Simon Gronowski, Enfin libérés (Endlich frei)
Kann das Unverzeihliche verziehen werden? Das Opfer kann Vergebung gewähren, wenn der Schuldige darum bittet und seine Tat aufrichtig bedauert. Wie kann man dem vergeben, der stolz auf sein Verbrechen ist und bereit, es erneut zu vollziehen? Vergebung ohne Reue trägt die Saat des Vergessens. Vergessen ist eine Gefahr für die Menschheit. Selbst mit Reue löscht Vergebung das Verbrechen nicht aus.

Eine humanistische Oper

Als der britische Komponist Howard Moody Simon Gronowski nach der Aufführung seiner Oper Sindbad – A Journey Through Living Flames (Sindbad - Eine Reise durch lebendige Flammen) 2014 in Brüssel traf, war er von dessen Lebensgeschichte so bewegt, dass er beschloss, sie in eine Oper zu verwandeln. Die Idee für Push war geboren. Die Oper geht jedoch über historische Fakten hinaus, und steht mit aktuelleren Erfahrungen von Gefangenschaft und Flucht in Verbindung.

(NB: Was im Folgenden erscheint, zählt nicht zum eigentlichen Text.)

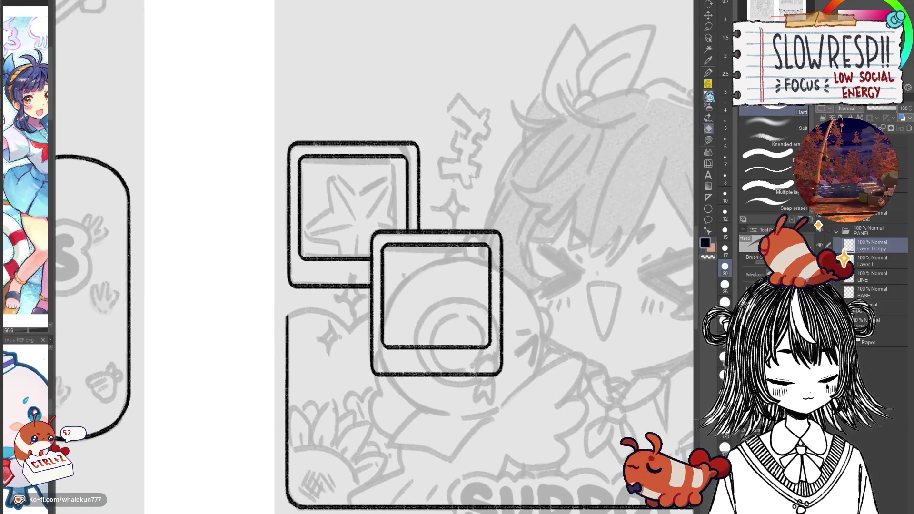
# Step: With the pen, try inking a curve off the left box edge, undoing both attempts
pyautogui.press('p')
pyautogui.moveTo(551, 362); pyautogui.dragTo(459, 316)
pyautogui.press('ctrl+z')
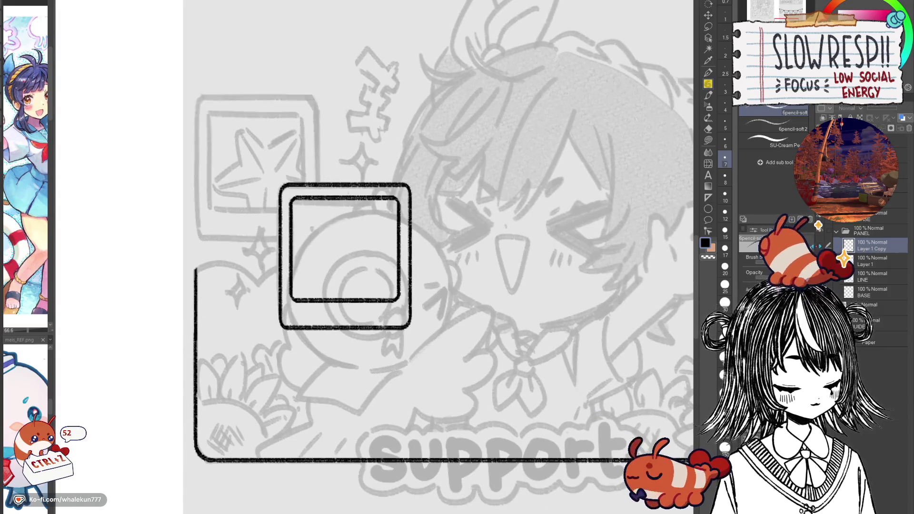
pyautogui.press('ctrl+y')
pyautogui.moveTo(362, 229); pyautogui.dragTo(476, 230)
pyautogui.moveTo(388, 257)
pyautogui.mouseDown()
pyautogui.moveTo(429, 241)
pyautogui.moveTo(493, 268)
pyautogui.mouseUp()
pyautogui.press('ctrl+z')
pyautogui.moveTo(388, 259)
pyautogui.mouseDown()
pyautogui.moveTo(440, 242)
pyautogui.moveTo(498, 281)
pyautogui.mouseUp()
pyautogui.press('ctrl+z')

Moody konzipierte das Projekt als Gemeinschaftsoper, die professionelle Musiker*innen und Amateurdarsteller*innen - sowohl Erwachsene als auch Kinder - zu einem einzigartigen Theatererlebnis zusammenbrachte. Seit ihrer Premiere in Bexhill, Großbritannien, wurde die Oper mehrmals aufgeführt, bevor sich der Kreis schloss und 2019 in der belgischen Monnaie gezeigt wurde. Simon Gronowski war bei der Aufführung anwesend.

Der Regisseur Benoît De Leersnyder war sensibel für Gronowskis humanistische Einstellung - den Glauben, dass man die Barbarei von gestern kennen muss, um die heutige Demokratie zu verteidigen - und suchte nach einer Bühnensprache, die die Geschichte erläutert und Parallelen zu heutigen Leiden zieht.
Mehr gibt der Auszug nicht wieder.